HoloActive Touch is still a concept at this stage but if the experimental system follows the trend of new ideas previously debuted at the show, it is likely to be offered in production cars in about two years.

At the 2015 show, BMW rolled out the concept of gesture control which is now available in the 7 Series and 5 Series and followed it up with a more versatile AirTouch system at this year’s show which is expected to feature in BMWs within 12 months.

HoloActive Touch projects an image or text that appears to hover next to the steering wheel at the height of the centre console and a camera tracks the position and movement of the driver’s fingers. When the system detects that a floating fingertip has contacted the virtual surface the option is selected along with an accompanying pulse from the surface that the hand is resting on.

BMW is presenting the new system in an minimalist conceptual cockpit that appears many years in the future with all mechanical switches and buttons replaced by screens and touchpads, while the steering wheel is pure 1970s high-end furniture.

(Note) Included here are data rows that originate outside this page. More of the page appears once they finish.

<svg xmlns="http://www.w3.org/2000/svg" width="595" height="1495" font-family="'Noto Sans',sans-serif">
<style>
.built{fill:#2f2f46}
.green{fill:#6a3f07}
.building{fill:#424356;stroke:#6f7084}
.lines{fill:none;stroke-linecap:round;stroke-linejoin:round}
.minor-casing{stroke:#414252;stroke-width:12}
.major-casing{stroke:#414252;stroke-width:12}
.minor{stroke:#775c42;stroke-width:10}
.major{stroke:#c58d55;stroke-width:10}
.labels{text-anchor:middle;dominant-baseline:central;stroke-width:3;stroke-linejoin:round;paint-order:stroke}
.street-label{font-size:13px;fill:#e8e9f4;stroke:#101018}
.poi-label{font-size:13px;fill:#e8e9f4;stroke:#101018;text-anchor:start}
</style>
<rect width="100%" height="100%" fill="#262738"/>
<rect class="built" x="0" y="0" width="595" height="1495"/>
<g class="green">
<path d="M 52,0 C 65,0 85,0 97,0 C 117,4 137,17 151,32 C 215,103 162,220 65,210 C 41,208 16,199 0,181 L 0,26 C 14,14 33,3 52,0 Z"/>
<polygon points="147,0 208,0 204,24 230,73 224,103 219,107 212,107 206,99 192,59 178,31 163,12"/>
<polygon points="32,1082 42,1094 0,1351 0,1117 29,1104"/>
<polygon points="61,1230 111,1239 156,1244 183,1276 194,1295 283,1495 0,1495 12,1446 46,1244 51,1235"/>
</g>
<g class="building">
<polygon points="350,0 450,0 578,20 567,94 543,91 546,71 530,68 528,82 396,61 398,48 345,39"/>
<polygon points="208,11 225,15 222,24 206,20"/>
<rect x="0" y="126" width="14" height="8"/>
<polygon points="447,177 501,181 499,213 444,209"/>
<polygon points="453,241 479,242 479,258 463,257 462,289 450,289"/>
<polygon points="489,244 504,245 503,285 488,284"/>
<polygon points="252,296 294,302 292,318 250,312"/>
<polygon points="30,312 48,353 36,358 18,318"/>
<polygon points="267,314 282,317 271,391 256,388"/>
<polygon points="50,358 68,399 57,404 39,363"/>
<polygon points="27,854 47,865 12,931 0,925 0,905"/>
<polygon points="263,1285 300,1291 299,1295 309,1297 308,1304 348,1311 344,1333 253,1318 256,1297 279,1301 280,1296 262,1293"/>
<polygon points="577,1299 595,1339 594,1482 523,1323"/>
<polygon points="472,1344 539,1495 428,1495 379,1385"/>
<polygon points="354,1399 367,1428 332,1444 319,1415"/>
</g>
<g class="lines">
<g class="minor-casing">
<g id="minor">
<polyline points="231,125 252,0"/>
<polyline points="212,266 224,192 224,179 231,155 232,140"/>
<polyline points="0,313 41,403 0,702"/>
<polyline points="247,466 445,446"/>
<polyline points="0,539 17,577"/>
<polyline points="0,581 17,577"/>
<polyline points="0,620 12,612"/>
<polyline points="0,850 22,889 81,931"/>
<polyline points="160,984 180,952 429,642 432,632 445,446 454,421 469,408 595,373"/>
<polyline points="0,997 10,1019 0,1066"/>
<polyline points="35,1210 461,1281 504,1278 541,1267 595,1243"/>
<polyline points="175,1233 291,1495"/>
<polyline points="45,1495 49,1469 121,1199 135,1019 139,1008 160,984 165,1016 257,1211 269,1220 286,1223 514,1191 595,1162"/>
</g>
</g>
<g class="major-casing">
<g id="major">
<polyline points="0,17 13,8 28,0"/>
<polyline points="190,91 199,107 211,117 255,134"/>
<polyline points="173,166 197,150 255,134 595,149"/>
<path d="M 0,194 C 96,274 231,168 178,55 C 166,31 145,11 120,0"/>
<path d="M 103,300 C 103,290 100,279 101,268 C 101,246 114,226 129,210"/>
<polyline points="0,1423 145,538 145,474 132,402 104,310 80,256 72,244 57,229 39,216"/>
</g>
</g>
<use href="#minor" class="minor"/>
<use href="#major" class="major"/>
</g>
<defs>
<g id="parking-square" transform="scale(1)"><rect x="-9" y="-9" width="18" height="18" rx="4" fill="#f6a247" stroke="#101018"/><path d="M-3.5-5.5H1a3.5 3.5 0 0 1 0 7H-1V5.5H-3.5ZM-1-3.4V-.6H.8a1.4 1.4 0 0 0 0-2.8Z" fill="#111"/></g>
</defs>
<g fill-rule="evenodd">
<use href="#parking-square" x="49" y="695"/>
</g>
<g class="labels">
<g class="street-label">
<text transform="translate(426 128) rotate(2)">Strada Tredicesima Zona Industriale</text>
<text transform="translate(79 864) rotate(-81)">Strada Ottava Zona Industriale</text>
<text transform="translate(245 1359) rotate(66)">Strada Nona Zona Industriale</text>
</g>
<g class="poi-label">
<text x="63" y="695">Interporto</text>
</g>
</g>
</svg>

If the system is introduced for production cars, it is likely HoloActive Touch will be supplemented by other more conventional technologies. BMW says that the system is an insight into the way “seamlessly connected and autonomously-driving” vehicles will function in the future.

As vehicles become ever more dependent on the latest electronics and data management systems, car-makers are increasingly choosing the CES as the stage to present new technologies.

Alongside BMW, Audi, Mercedes-Benz, Volkswagen, Chevrolet, Fiat Chysler Automobiles, Bentley, McLaren, Kia, Toyota, Mitsubishi and Ford all has something to show off at the 2016 show and 2017 is expected to garner even more appearances.